→ **Given problem**:
Reproduce all of the data below line by line, leaving every word, number, and punctuation mark unchanged.

→ **Exercise input**:
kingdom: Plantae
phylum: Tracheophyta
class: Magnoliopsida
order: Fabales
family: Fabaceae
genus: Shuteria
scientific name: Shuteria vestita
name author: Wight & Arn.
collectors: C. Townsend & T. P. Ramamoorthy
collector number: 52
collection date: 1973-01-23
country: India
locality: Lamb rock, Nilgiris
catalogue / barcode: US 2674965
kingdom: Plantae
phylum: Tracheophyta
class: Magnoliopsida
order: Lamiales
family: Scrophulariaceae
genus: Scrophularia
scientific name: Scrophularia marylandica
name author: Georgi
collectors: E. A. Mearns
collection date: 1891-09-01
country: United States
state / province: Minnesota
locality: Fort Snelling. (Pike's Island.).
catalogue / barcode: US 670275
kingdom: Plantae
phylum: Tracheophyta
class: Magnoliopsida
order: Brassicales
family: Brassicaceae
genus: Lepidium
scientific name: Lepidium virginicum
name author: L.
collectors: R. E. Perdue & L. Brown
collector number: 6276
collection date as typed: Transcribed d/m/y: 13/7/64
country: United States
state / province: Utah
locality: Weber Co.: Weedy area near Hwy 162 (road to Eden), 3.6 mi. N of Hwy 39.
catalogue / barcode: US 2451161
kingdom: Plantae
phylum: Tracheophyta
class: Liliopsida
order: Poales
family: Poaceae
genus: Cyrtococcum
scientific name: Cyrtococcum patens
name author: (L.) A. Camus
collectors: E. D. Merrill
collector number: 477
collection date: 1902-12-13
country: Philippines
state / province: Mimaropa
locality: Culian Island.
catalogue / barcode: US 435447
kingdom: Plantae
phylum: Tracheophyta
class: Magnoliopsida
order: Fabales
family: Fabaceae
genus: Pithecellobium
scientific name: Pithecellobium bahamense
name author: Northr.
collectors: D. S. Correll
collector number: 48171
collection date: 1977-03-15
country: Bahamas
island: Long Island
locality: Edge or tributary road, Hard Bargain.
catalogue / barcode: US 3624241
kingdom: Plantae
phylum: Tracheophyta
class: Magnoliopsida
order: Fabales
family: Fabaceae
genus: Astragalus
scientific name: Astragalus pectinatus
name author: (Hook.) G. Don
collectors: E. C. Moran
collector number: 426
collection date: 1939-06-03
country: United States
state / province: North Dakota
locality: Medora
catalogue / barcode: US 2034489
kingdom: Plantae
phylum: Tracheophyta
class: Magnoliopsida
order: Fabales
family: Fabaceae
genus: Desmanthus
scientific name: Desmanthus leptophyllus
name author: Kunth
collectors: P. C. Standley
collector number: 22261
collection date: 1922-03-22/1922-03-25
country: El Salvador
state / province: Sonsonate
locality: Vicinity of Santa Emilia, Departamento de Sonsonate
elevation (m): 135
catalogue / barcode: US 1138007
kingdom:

→ **The response**:
kingdom: Plantae
phylum: Tracheophyta
class: Magnoliopsida
order: Fabales
family: Fabaceae
genus: Shuteria
scientific name: Shuteria vestita
name author: Wight & Arn.
collectors: C. Townsend & T. P. Ramamoorthy
collector number: 52
collection date: 1973-01-23
country: India
locality: Lamb rock, Nilgiris
catalogue / barcode: US 2674965
kingdom: Plantae
phylum: Tracheophyta
class: Magnoliopsida
order: Lamiales
family: Scrophulariaceae
genus: Scrophularia
scientific name: Scrophularia marylandica
name author: Georgi
collectors: E. A. Mearns
collection date: 1891-09-01
country: United States
state / province: Minnesota
locality: Fort Snelling. (Pike's Island.).
catalogue / barcode: US 670275
kingdom: Plantae
phylum: Tracheophyta
class: Magnoliopsida
order: Brassicales
family: Brassicaceae
genus: Lepidium
scientific name: Lepidium virginicum
name author: L.
collectors: R. E. Perdue & L. Brown
collector number: 6276
collection date as typed: Transcribed d/m/y: 13/7/64
country: United States
state / province: Utah
locality: Weber Co.: Weedy area near Hwy 162 (road to Eden), 3.6 mi. N of Hwy 39.
catalogue / barcode: US 2451161
kingdom: Plantae
phylum: Tracheophyta
class: Liliopsida
order: Poales
family: Poaceae
genus: Cyrtococcum
scientific name: Cyrtococcum patens
name author: (L.) A. Camus
collectors: E. D. Merrill
collector number: 477
collection date: 1902-12-13
country: Philippines
state / province: Mimaropa
locality: Culian Island.
catalogue / barcode: US 435447
kingdom: Plantae
phylum: Tracheophyta
class: Magnoliopsida
order: Fabales
family: Fabaceae
genus: Pithecellobium
scientific name: Pithecellobium bahamense
name author: Northr.
collectors: D. S. Correll
collector number: 48171
collection date: 1977-03-15
country: Bahamas
island: Long Island
locality: Edge or tributary road, Hard Bargain.
catalogue / barcode: US 3624241
kingdom: Plantae
phylum: Tracheophyta
class: Magnoliopsida
order: Fabales
family: Fabaceae
genus: Astragalus
scientific name: Astragalus pectinatus
name author: (Hook.) G. Don
collectors: E. C. Moran
collector number: 426
collection date: 1939-06-03
country: United States
state / province: North Dakota
locality: Medora
catalogue / barcode: US 2034489
kingdom: Plantae
phylum: Tracheophyta
class: Magnoliopsida
order: Fabales
family: Fabaceae
genus: Desmanthus
scientific name: Desmanthus leptophyllus
name author: Kunth
collectors: P. C. Standley
collector number: 22261
collection date: 1922-03-22/1922-03-25
country: El Salvador
state / province: Sonsonate
locality: Vicinity of Santa Emilia, Departamento de Sonsonate
elevation (m): 135
catalogue / barcode: US 1138007
kingdom:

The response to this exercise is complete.